Machine-to-machine (M2M) communications underpin the new wave of home energy technology, including smart meters and smart home platforms. We believe that risks associated with providing consumers with smart energy devices can be combatted only through rigorous quality and testing programs that are introduced early on in the product development lifecycle.
For many energy suppliers, particularly large companies with extensive legacy IT systems, the connected smart home is a new and ambitious frontier with many challenges, not least integration with core IT systems, security and usability for consumers. As such, energy suppliers’ involvement carries risk. Should security be breached or the installation fail to fulfil claims for its performance then consumers may look elsewhere for their services.
The pace of growth of smart technologies in energy will rely on combining great functionality with ease of use and high levels of security. Naturally, companies are keen to have assurance that applications they offer to the market will work as advertised – but connected energy devices pose particular challenges given the interconnection issues across networks, as with any complex IT system.

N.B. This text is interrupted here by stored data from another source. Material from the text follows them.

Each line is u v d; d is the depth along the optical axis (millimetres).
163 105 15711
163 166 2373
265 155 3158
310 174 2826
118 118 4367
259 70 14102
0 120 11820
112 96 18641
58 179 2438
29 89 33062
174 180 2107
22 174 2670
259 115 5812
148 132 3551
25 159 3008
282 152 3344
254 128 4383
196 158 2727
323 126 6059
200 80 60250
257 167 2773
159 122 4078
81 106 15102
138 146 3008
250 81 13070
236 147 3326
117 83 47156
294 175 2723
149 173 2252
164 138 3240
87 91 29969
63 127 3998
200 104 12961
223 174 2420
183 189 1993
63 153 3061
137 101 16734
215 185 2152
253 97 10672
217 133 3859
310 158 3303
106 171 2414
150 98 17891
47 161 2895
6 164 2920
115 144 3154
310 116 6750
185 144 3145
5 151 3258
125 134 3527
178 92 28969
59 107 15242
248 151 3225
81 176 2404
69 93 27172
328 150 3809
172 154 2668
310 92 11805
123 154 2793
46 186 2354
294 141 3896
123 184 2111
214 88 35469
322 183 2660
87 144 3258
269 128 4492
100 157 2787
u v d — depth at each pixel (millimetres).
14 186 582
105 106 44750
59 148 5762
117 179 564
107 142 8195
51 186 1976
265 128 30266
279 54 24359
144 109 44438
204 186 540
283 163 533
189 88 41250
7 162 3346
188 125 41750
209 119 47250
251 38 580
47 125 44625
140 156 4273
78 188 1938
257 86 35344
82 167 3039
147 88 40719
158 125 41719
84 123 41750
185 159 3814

SQS recently released a white paper “From risky business to smart, successful connectivity”. It identifies priority areas for successfully developing connected devices in the utilities sector, including:
1. Ensure a good customer experience
Consumers will be using smart energy devices every day and so user interfaces and usability are especially critical for the roll out of connected devices and home energy applications. As with applications such as controlling thermostats from smartphones, thorough acceptance testing of the user interface is vital. Real home environments vary widely and utilities need to be confident that their devices will work in most homes: test labs can be used to replicate common variables such as wireless signal strength and meter location.
2. Integrate core IT systems
CRM and billing are at the heart of utility company operations, and here the usual terminology – ‘end-to-end’ integration – really is important. The last thing a utility company wants is to lose the immense value that new apps and mobile communications can bring. The smooth integration of core IT systems and customer communications is critical. Also on the agenda is the provisioning and installation of smart meters, which will lead to workforce management and operational changes that affect suppliers and their ability to roll out millions of meters effectively.

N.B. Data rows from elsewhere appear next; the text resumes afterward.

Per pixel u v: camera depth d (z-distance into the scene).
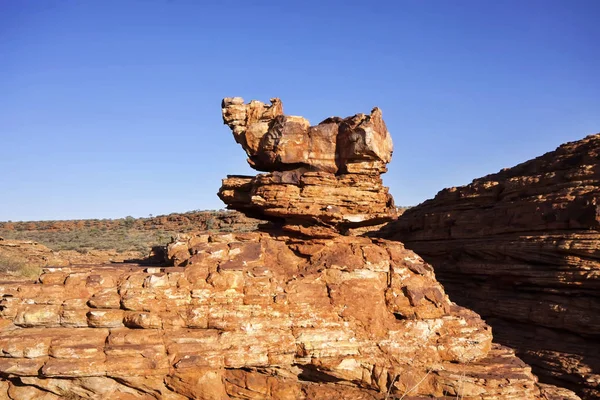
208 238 15.12
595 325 19.39
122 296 12.55
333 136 15.91
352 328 13.51
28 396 11.77
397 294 14.38
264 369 12.88
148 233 74.19
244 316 12.91
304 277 14.05
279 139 15.80
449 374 13.13
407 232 32.38
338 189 15.55
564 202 22.06
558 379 18.97
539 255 22.16
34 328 12.27
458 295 26.31
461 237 27.33
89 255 46.41
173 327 12.56
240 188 16.62
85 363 11.60
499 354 14.75
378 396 12.99
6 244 40.56
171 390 12.21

3. Recognise the Big Data challenge
The huge volume of meters and data generated presents a ‘big data’ challenge, as smart meters can take readings as often as every 30 minutes rather than the current monthly cycle for ‘dumb’ meters. This means that integration and testing of non-functional performance and operational acceptance testing of billing and data analysis suites is essential.
4. Adopt best practice
Meter systems can involve several different suppliers, including special companies set up to manage communications and infrastructure, as in the UK with the Data and Communications Company (DCC). The need for clear communication with all parties is vital, and best practice should be a shared testing in a repository so all parties have a single view of the project.
5. Consider the growth of open platforms
Many connected energy systems are proprietary applications based on customised hardware. Now the market is moving rapidly towards customer choice driven by smartphones and new smart home development platforms for certain operating systems, such as Apple’s HomeKit. This will increase the amount of integration and testing needed but will be vital to compete in the market.
6. Adopt software quality
Accepted approaches in developing applications on time and that deliver the best customer value include Agile development and ‘shifting left’ to introduce quality and testing earlier in the project development lifecycle. This can be a big change in mindset for in-house software teams, but it is important in new application areas that have complex integration needs or require the involvement of consumers and regulators.
7. Recognise the complexity of end-to-end testing
Testing needs to be robust, end-to-end and conducted in both lab and live environments. If user interfaces and systems are not consistent then processes could easily fail – just one of the reasons why there may be concern from consumers. Hardware issues can be more difficult to solve than software problems and fixes can take longer to implement, so testing needs to take into account these differences.
There are other concerns in the picture, such as security and resilience, which also have to be addressed as part of the quality regime. And this isn’t just about energy applications, which are just the start of a major opportunity in the connected home. Those energy companies that get it right with a flexible, fast development platform will have all manner of business opportunities open to them.